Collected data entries
□ □ □

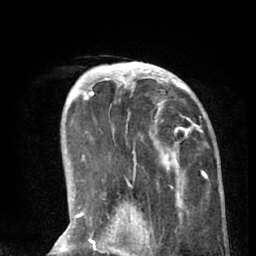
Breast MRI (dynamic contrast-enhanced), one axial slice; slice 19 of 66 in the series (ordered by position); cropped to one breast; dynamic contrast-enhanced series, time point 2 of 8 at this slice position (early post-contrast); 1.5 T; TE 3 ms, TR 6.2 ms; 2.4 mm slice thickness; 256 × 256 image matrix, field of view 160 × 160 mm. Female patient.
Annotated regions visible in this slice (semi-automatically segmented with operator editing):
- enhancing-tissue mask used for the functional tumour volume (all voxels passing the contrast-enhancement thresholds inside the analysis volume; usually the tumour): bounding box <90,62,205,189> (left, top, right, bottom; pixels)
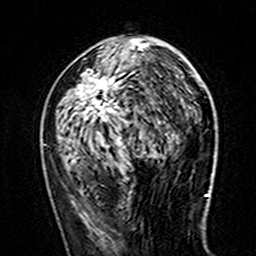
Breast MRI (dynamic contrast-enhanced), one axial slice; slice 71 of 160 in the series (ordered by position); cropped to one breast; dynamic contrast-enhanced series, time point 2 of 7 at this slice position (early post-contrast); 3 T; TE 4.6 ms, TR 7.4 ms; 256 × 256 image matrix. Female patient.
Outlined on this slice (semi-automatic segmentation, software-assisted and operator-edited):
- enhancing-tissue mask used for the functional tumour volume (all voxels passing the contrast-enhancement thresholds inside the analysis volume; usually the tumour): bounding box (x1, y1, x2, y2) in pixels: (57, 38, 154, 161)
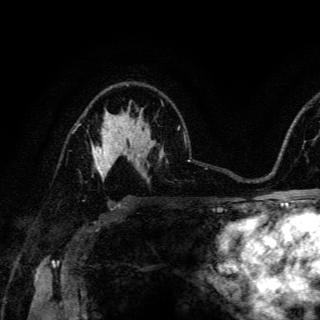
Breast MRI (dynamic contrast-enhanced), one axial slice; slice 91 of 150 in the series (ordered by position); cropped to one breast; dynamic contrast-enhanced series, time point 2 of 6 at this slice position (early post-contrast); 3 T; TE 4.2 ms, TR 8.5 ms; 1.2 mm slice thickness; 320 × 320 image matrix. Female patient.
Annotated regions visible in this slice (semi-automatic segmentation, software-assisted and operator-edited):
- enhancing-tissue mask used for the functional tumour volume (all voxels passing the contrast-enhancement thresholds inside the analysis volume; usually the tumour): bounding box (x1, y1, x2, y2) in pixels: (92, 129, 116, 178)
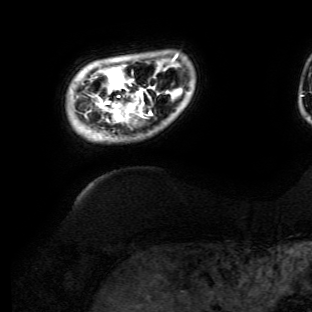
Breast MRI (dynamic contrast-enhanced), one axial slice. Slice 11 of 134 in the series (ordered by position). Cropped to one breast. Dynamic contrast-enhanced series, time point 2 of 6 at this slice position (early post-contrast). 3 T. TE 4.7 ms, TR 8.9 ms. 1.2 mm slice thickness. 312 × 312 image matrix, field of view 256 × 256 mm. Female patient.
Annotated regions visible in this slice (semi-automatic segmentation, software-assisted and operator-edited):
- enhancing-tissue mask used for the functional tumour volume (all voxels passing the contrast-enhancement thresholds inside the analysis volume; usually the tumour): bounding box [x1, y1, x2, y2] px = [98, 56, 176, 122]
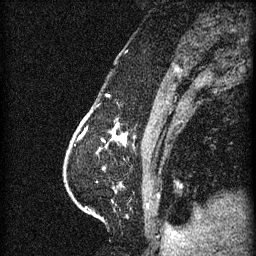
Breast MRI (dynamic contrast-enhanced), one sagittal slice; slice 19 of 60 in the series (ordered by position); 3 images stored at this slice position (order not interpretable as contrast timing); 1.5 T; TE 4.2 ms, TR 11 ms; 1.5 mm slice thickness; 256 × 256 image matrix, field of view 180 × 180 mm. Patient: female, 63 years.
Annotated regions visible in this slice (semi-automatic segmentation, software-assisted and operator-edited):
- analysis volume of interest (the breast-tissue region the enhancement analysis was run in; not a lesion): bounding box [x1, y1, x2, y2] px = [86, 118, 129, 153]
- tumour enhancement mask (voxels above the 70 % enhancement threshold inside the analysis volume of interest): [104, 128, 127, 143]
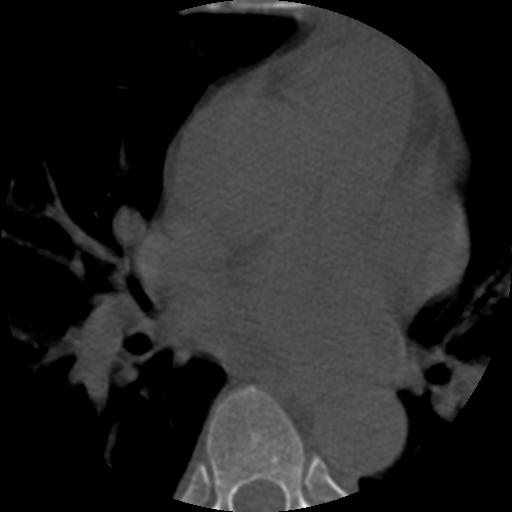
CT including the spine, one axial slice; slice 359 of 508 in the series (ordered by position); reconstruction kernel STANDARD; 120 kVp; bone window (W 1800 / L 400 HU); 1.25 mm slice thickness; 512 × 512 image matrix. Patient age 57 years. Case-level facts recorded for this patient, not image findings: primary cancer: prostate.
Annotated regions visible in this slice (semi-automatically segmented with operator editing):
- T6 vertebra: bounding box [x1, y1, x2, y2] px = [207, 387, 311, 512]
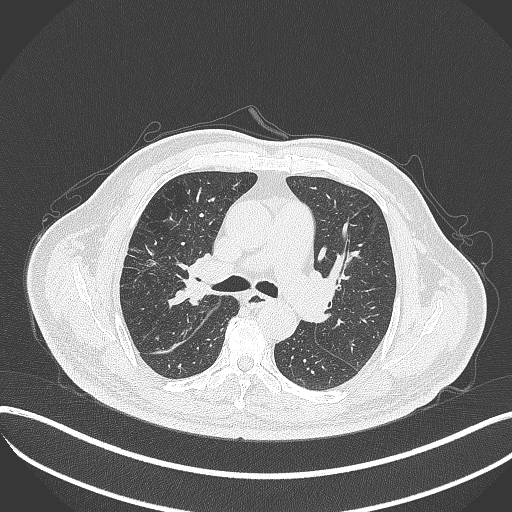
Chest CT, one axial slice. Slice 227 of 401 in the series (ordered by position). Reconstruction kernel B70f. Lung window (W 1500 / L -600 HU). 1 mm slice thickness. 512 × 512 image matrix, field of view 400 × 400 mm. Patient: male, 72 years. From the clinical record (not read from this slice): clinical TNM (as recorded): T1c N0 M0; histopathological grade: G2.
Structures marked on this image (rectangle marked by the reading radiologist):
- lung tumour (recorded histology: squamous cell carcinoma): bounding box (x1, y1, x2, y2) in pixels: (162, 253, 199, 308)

□ □ □

* **Task brief**
Filter the data for the string "interest". Copy each matching line.

* **Task response**
- analysis volume of interest (the breast-tissue region the enhancement analysis was run in; not a lesion): bounding box [x1, y1, x2, y2] px = [86, 118, 129, 153]
- tumour enhancement mask (voxels above the 70 % enhancement threshold inside the analysis volume of interest): [104, 128, 127, 143]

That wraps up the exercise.